If you don't already have one, learn a relaxation technique. Yoga, yogic breathing, martial arts, and meditation classes are great ways to begin. Meditation teaches us to live in the present moment and view anxiety as existing only in the past and in the future. It's a great antidote for worry and fear. It also provides a sense of control over thought processes and emotional reactions.

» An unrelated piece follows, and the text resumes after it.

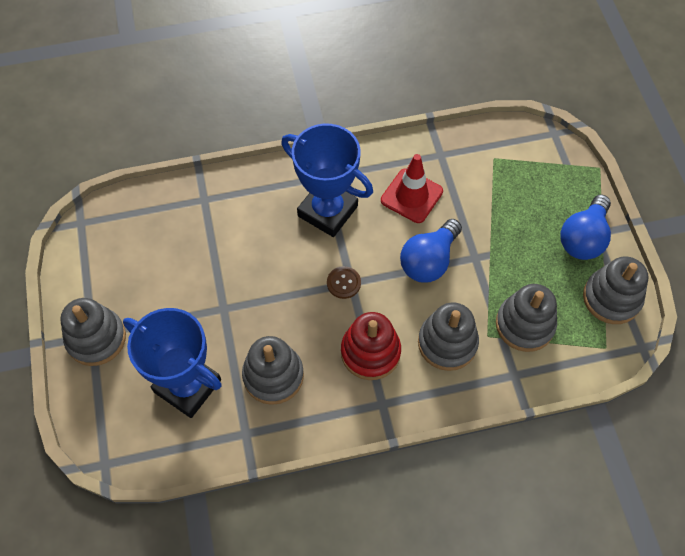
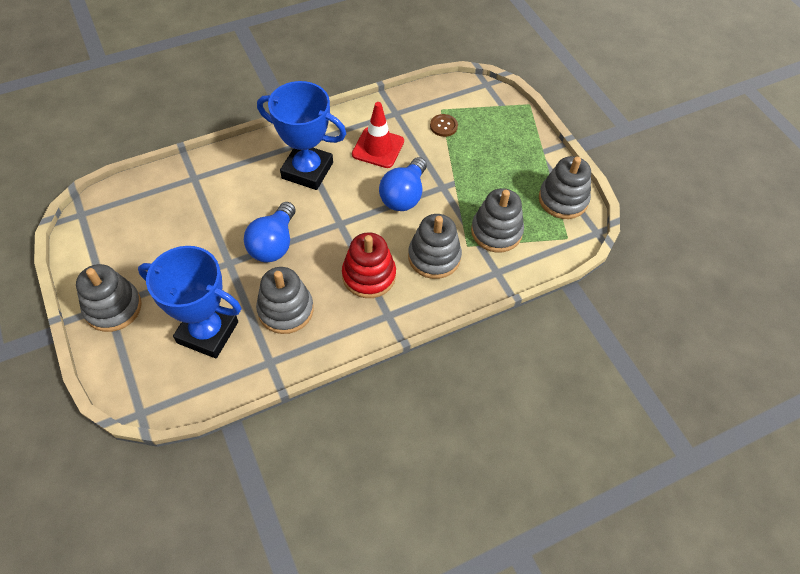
camera: 15 degrees left, 5 degrees down
brown button [327,266,361,299] -> brown button moved to [430,114,458,137]
blue light bulb [561,195,611,260] -> blue light bulb moved to [244,202,296,262]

Establish some sense of reasonable mastery (don't overdo it). Even if your job seems meaningless for a while, a job well done provides a sense of competency. Learn a new hobby or take up a new intellectual pursuit. Clean out that closet you've been meaning to organize for the past three years. n Most people know about the endorphins released through strenuous exercise, but few know that endorphins are also released through spending time in a caring community. More than ever, spend time with extended family, religious communities, 12-step groups, and your golfing buddies. Make an effort to form new, caring attachments. Isolation during emotionally difficult times is ill-advised. n Make use of colleagues to talk about feelings at appropriate times. If you're having trouble setting priorities and feel overwhelmed, ask for help from your supervisor. Focus on one task at a time. If necessary, ask management for a counselor to come in to help the group vent and share feelings.
Make use of this experience to re-examine your basic values and belief systems. Call upon any spiritual orientation you may have. Personally, I have a Buddhist bent. As I stood in New York's Sheridan Square on that Tuesday morning and watched the Twin Towers tumble, I had an odd reaction. One of the teachings of the Buddha was that all phenomena are impermanent and that human suffering results from attachments, craving, and desires for those things that by their very nature will vanish. Watching the Twin Towers crumble reminded me of human mortality, vulnerability, and the speed with which life passes. Amidst my feelings of horror and disbelief, I also felt a new appreciation for the value, preciousness, and beauty of living life in the present moment.